Task objective:
Copy the data that appears below exactly. Drop the pictures.

Records provided:
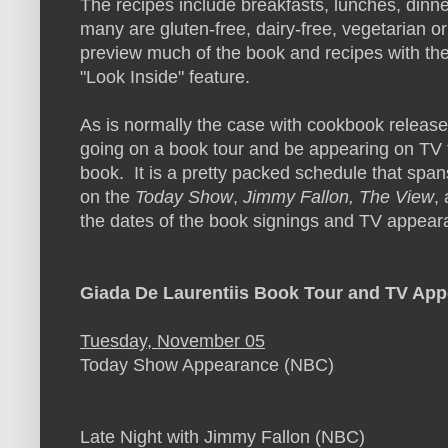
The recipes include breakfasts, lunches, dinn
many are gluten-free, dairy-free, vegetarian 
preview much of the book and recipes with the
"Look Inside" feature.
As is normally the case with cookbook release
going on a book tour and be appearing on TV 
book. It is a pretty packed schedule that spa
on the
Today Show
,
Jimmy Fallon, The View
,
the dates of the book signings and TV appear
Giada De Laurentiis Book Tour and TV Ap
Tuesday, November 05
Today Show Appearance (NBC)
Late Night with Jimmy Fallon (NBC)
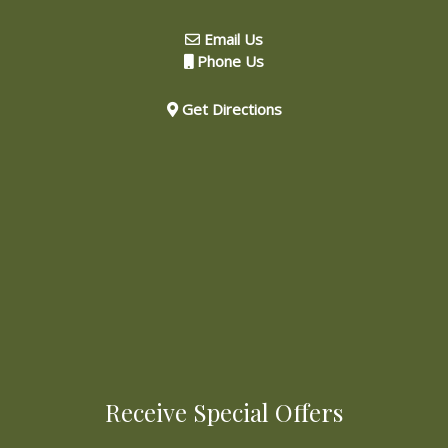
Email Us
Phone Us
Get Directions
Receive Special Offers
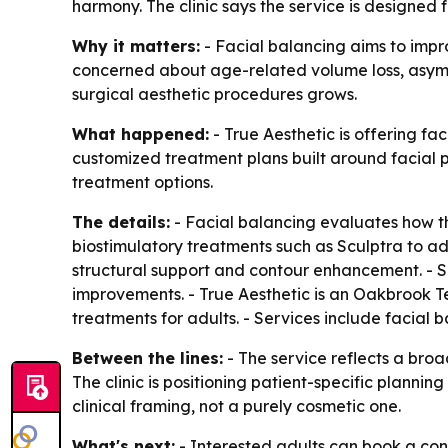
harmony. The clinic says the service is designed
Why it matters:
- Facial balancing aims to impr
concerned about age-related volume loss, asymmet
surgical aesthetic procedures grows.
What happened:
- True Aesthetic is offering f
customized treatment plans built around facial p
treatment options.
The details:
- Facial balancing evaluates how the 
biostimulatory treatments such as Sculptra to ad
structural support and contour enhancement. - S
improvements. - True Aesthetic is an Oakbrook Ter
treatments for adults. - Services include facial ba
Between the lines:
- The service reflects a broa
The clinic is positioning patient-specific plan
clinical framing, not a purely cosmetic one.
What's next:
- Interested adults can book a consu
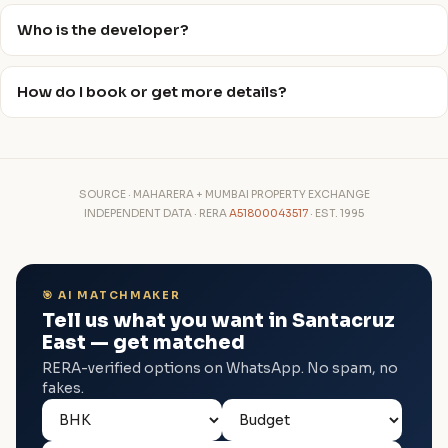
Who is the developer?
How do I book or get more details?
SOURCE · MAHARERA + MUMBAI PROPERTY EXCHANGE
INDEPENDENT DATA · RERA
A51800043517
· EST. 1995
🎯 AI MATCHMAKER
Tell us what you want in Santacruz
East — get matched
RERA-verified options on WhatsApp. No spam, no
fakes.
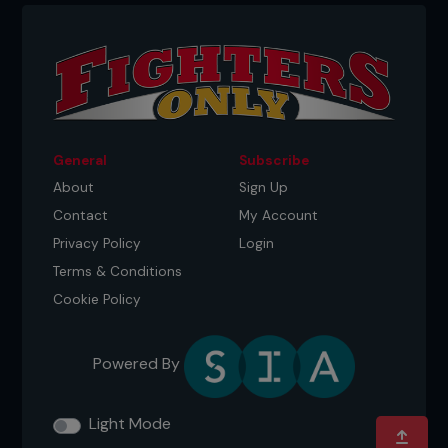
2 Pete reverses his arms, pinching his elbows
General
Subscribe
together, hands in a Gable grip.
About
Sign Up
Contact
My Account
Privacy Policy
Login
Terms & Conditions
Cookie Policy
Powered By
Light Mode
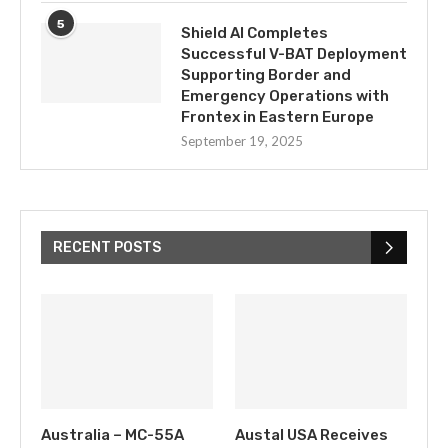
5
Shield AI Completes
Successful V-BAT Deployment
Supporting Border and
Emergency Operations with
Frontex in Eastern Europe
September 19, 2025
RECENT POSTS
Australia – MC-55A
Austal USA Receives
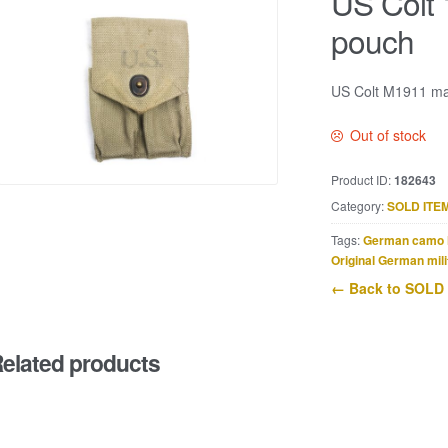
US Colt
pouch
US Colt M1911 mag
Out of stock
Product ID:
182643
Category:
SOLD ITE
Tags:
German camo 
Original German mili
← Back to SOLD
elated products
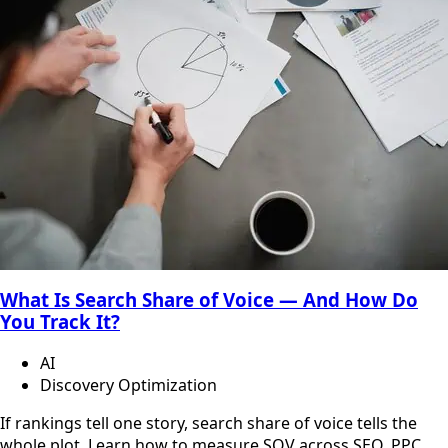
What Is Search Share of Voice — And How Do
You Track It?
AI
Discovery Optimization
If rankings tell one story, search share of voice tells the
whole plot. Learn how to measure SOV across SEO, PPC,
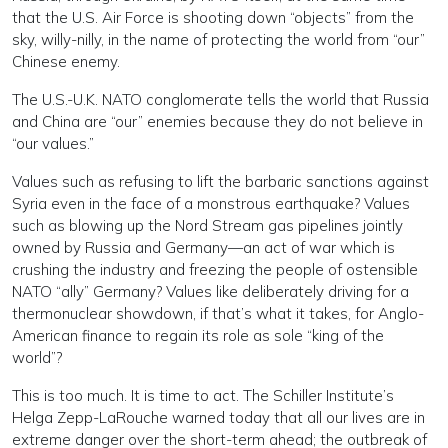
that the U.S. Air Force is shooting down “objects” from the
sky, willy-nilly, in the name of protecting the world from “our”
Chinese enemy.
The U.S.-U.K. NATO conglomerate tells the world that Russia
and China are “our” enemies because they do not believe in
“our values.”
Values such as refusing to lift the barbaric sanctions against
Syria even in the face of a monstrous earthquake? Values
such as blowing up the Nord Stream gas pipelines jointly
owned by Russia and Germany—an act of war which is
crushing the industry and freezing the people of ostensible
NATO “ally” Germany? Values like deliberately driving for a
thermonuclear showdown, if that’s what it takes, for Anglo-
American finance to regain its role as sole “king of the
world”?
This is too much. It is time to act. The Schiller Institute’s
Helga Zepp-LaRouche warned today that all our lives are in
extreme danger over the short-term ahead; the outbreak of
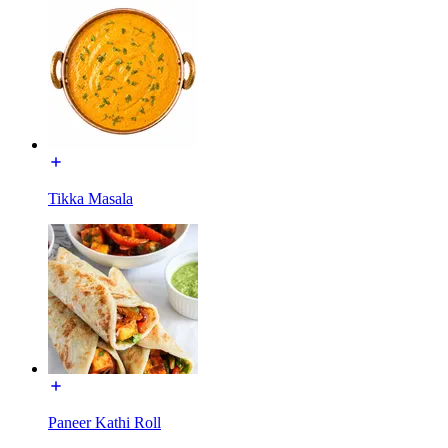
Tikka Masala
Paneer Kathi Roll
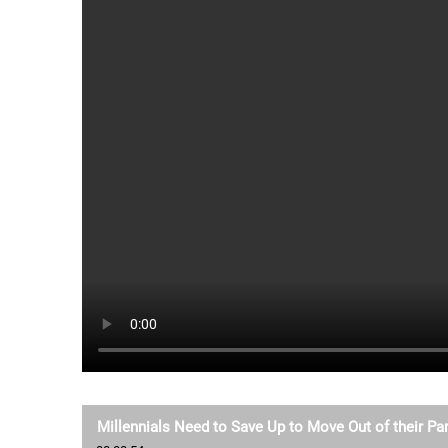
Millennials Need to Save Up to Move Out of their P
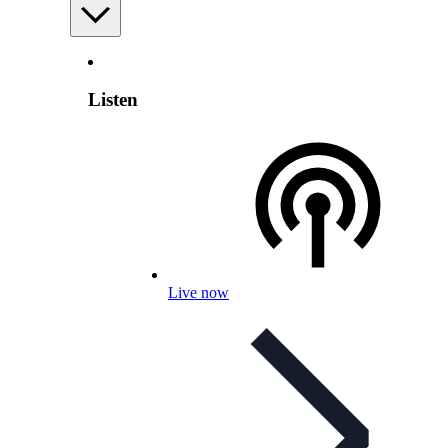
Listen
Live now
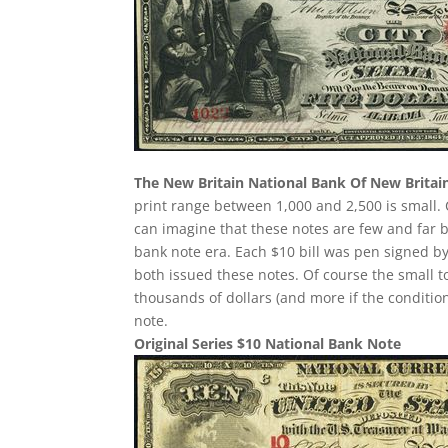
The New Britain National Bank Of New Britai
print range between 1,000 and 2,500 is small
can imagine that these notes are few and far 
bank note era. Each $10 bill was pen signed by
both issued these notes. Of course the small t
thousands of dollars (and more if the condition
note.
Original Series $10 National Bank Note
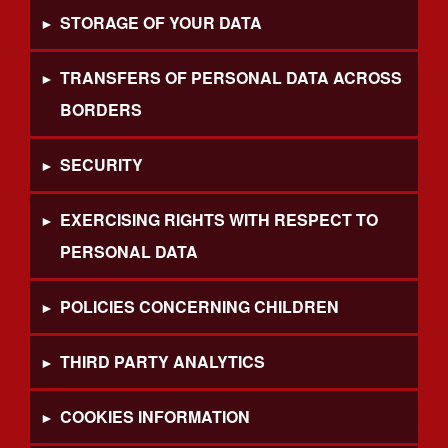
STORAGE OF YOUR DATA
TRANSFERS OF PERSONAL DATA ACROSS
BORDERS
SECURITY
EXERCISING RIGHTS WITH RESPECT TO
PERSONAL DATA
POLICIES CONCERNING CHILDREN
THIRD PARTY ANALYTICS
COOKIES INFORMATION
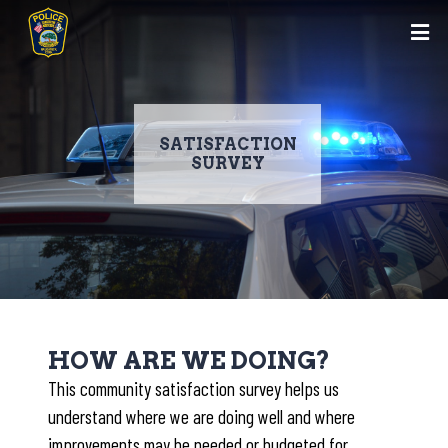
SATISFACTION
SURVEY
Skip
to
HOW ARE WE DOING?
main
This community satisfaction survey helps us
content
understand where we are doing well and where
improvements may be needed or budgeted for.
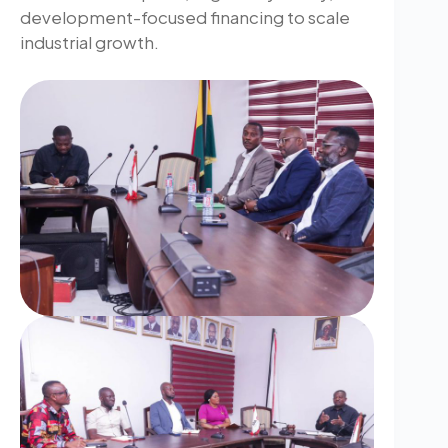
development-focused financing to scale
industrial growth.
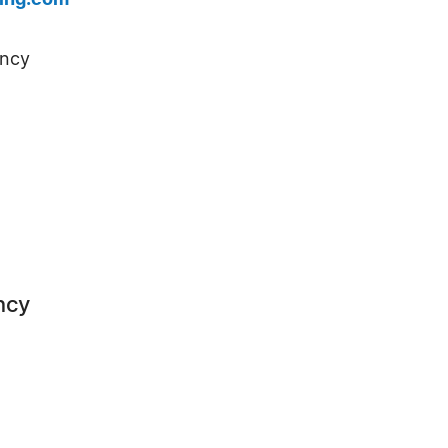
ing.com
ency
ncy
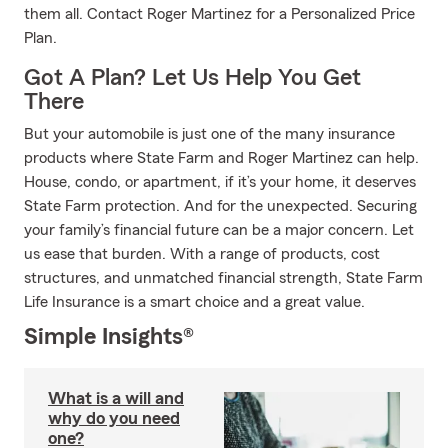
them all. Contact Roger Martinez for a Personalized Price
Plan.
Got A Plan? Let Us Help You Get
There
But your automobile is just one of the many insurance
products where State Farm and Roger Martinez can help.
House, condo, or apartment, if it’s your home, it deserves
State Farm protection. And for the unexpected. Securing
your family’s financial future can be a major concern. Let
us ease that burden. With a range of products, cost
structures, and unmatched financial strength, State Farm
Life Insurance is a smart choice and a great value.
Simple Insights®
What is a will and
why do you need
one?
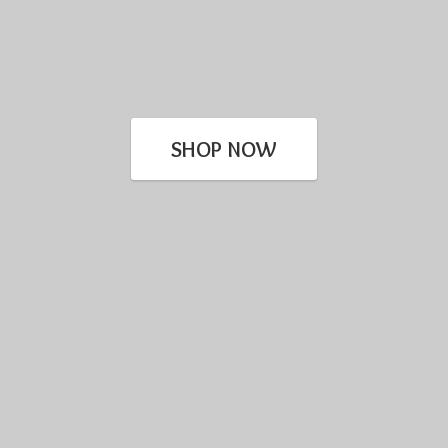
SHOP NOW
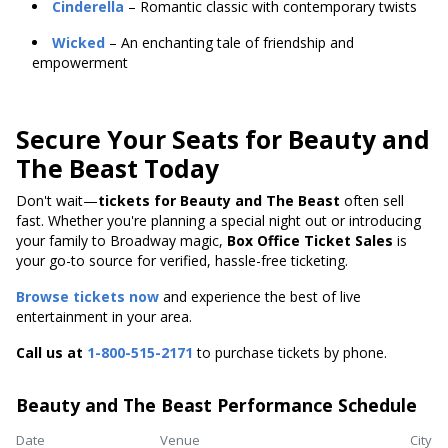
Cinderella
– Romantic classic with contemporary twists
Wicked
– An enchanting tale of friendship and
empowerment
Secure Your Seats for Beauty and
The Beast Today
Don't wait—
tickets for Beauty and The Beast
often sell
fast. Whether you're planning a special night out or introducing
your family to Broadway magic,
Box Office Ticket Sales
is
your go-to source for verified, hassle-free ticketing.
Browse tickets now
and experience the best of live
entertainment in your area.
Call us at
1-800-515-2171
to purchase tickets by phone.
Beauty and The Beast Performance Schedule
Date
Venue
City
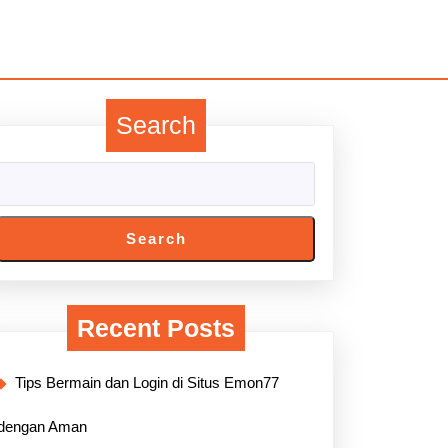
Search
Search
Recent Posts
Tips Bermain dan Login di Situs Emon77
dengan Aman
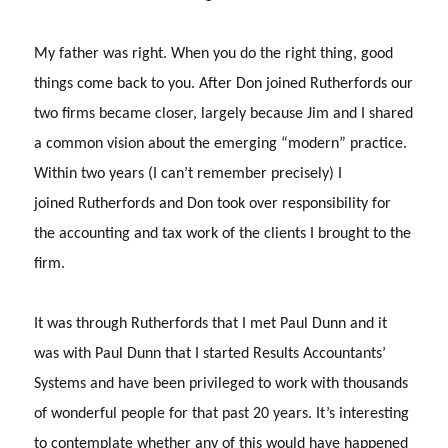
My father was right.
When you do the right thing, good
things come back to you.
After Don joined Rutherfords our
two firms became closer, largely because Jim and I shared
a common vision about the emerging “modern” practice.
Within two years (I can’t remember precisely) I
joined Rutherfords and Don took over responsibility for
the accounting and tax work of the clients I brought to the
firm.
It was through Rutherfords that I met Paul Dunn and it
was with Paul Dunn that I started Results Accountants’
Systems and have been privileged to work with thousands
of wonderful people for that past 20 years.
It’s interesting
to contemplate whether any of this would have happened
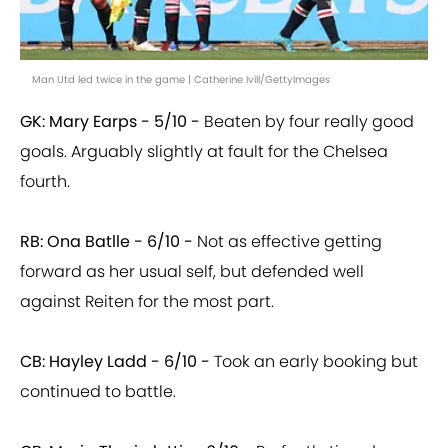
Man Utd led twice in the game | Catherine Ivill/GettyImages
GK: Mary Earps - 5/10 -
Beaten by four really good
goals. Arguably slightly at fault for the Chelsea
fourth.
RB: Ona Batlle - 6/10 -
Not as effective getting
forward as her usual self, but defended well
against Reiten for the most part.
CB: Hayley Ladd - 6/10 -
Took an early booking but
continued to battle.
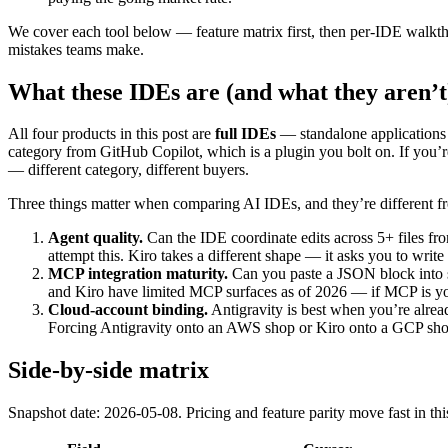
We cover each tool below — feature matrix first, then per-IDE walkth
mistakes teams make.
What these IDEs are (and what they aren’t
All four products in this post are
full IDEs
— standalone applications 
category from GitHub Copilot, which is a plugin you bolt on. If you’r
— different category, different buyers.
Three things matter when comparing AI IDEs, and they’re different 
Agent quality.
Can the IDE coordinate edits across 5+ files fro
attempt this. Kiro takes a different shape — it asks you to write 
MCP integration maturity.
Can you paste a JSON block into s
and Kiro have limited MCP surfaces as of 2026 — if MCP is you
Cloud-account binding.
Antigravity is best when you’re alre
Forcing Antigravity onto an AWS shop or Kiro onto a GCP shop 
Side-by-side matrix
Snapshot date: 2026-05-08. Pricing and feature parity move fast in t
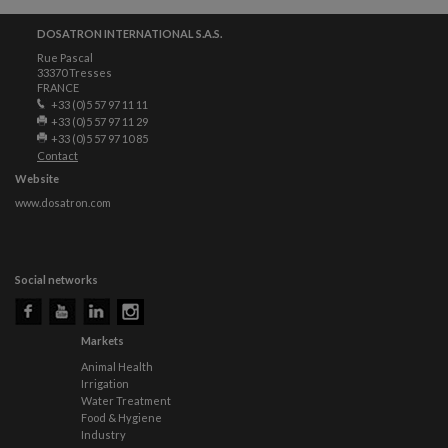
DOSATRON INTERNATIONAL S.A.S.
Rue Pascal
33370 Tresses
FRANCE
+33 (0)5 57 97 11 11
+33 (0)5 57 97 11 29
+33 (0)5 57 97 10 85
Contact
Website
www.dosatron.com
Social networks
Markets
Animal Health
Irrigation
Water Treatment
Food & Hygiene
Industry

Written solution:
The recipes include breakfasts, lunches, dinn
many are gluten-free, dairy-free, vegetarian 
preview much of the book and recipes with the
"Look Inside" feature.
As is normally the case with cookbook release
going on a book tour and be appearing on TV 
book. It is a pretty packed schedule that spa
on the
Today Show
,
Jimmy Fallon, The View
,
the dates of the book signings and TV appear
Giada De Laurentiis Book Tour and TV Ap
Tuesday, November 05
Today Show Appearance (NBC)
Late Night with Jimmy Fallon (NBC)
Email Us
Phone Us
Get Directions
Receive Special Offers
harmony. The clinic says the service is designed
Why it matters:
- Facial balancing aims to impr
concerned about age-related volume loss, asymmet
surgical aesthetic procedures grows.
What happened:
- True Aesthetic is offering f
customized treatment plans built around facial p
treatment options.
The details:
- Facial balancing evaluates how the 
biostimulatory treatments such as Sculptra to ad
structural support and contour enhancement. - S
improvements. - True Aesthetic is an Oakbrook Ter
treatments for adults. - Services include facial ba
Between the lines:
- The service reflects a broa
The clinic is positioning patient-specific plan
clinical framing, not a purely cosmetic one.
What's next:
- Interested adults can book a consu
Who is the developer?
How do I book or get more details?
SOURCE · MAHARERA + MUMBAI PROPERTY EXCHANGE
INDEPENDENT DATA · RERA
A51800043517
· EST. 1995
🎯 AI MATCHMAKER
Tell us what you want in Santacruz
East — get matched
RERA-verified options on WhatsApp. No spam, no
fakes.
2 Pete reverses his arms, pinching his elbows
General
Subscribe
together, hands in a Gable grip.
About
Sign Up
Contact
My Account
Privacy Policy
Login
Terms & Conditions
Cookie Policy
Powered By
Light Mode
5
Shield AI Completes
Successful V-BAT Deployment
Supporting Border and
Emergency Operations with
Frontex in Eastern Europe
September 19, 2025
RECENT POSTS
Australia – MC-55A
Austal USA Receives
US Colt
pouch
US Colt M1911 mag
Out of stock
Product ID:
182643
Category:
SOLD ITE
Tags:
German camo 
Original German mili
← Back to SOLD
elated products
What Is Search Share of Voice — And How Do
You Track It?
AI
Discovery Optimization
If rankings tell one story, search share of voice tells the
whole plot. Learn how to measure SOV across SEO, PPC,
that the U.S. Air Force is shooting down “objects” from the
sky, willy-nilly, in the name of protecting the world from “our”
Chinese enemy.
The U.S.-U.K. NATO conglomerate tells the world that Russia
and China are “our” enemies because they do not believe in
“our values.”
Values such as refusing to lift the barbaric sanctions against
Syria even in the face of a monstrous earthquake? Values
such as blowing up the Nord Stream gas pipelines jointly
owned by Russia and Germany—an act of war which is
crushing the industry and freezing the people of ostensible
NATO “ally” Germany? Values like deliberately driving for a
thermonuclear showdown, if that’s what it takes, for Anglo-
American finance to regain its role as sole “king of the
world”?
This is too much. It is time to act. The Schiller Institute’s
Helga Zepp-LaRouche warned today that all our lives are in
extreme danger over the short-term ahead; the outbreak of
Tikka Masala
Paneer Kathi Roll
Millennials Need to Save Up to Move Out of their P
Listen
Live now
The New Britain National Bank Of New Britai
print range between 1,000 and 2,500 is small
can imagine that these notes are few and far 
bank note era. Each $10 bill was pen signed by
both issued these notes. Of course the small t
thousands of dollars (and more if the condition
note.
Original Series $10 National Bank Note
STORAGE OF YOUR DATA
TRANSFERS OF PERSONAL DATA ACROSS
BORDERS
SECURITY
EXERCISING RIGHTS WITH RESPECT TO
PERSONAL DATA
POLICIES CONCERNING CHILDREN
THIRD PARTY ANALYTICS
COOKIES INFORMATION
SATISFACTION
SURVEY
Skip
to
HOW ARE WE DOING?
main
This community satisfaction survey helps us
content
understand where we are doing well and where
improvements may be needed or budgeted for.
development-focused financing to scale
industrial growth.
ing.com
ency
ncy
them all. Contact Roger Martinez for a Personalized Price
Plan.
Got A Plan? Let Us Help You Get
There
But your automobile is just one of the many insurance
products where State Farm and Roger Martinez can help.
House, condo, or apartment, if it’s your home, it deserves
State Farm protection. And for the unexpected. Securing
your family’s financial future can be a major concern. Let
us ease that burden. With a range of products, cost
structures, and unmatched financial strength, State Farm
Life Insurance is a smart choice and a great value.
Simple Insights®
What is a will and
why do you need
one?
SHOP NOW
Cinderella
– Romantic classic with contemporary twists
Wicked
– An enchanting tale of friendship and
empowerment
Secure Your Seats for Beauty and
The Beast Today
Don't wait—
tickets for Beauty and The Beast
often sell
fast. Whether you're planning a special night out or introducing
your family to Broadway magic,
Box Office Ticket Sales
is
your go-to source for verified, hassle-free ticketing.
Browse tickets now
and experience the best of live
entertainment in your area.
Call us at
1-800-515-2171
to purchase tickets by phone.
Beauty and The Beast Performance Schedule
Date
Venue
City
Search
Search
Recent Posts
Tips Bermain dan Login di Situs Emon77
dengan Aman
My father was right.
When you do the right thing, good
things come back to you.
After Don joined Rutherfords our
two firms became closer, largely because Jim and I shared
a common vision about the emerging “modern” practice.
Within two years (I can’t remember precisely) I
joined Rutherfords and Don took over responsibility for
the accounting and tax work of the clients I brought to the
firm.
It was through Rutherfords that I met Paul Dunn and it
was with Paul Dunn that I started Results Accountants’
Systems and have been privileged to work with thousands
of wonderful people for that past 20 years.
It’s interesting
to contemplate whether any of this would have happened
Man Utd led twice in the game | Catherine Ivill/GettyImages
GK: Mary Earps - 5/10 -
Beaten by four really good
goals. Arguably slightly at fault for the Chelsea
fourth.
RB: Ona Batlle - 6/10 -
Not as effective getting
forward as her usual self, but defended well
against Reiten for the most part.
CB: Hayley Ladd - 6/10 -
Took an early booking but
continued to battle.
We cover each tool below — feature matrix first, then per-IDE walkth
mistakes teams make.
What these IDEs are (and what they aren’t
All four products in this post are
full IDEs
— standalone applications 
category from GitHub Copilot, which is a plugin you bolt on. If you’r
— different category, different buyers.
Three things matter when comparing AI IDEs, and they’re different 
Agent quality.
Can the IDE coordinate edits across 5+ files fro
attempt this. Kiro takes a different shape — it asks you to write 
MCP integration maturity.
Can you paste a JSON block into s
and Kiro have limited MCP surfaces as of 2026 — if MCP is you
Cloud-account binding.
Antigravity is best when you’re alre
Forcing Antigravity onto an AWS shop or Kiro onto a GCP shop 
Side-by-side matrix
Snapshot date: 2026-05-08. Pricing and feature parity move fast in t
DOSATRON INTERNATIONAL S.A.S.
Rue Pascal
33370 Tresses
FRANCE
+33 (0)5 57 97 11 11
+33 (0)5 57 97 11 29
+33 (0)5 57 97 10 85
Contact
Website
www.dosatron.com
Social networks
Markets
Animal Health
Irrigation
Water Treatment
Food & Hygiene
Industry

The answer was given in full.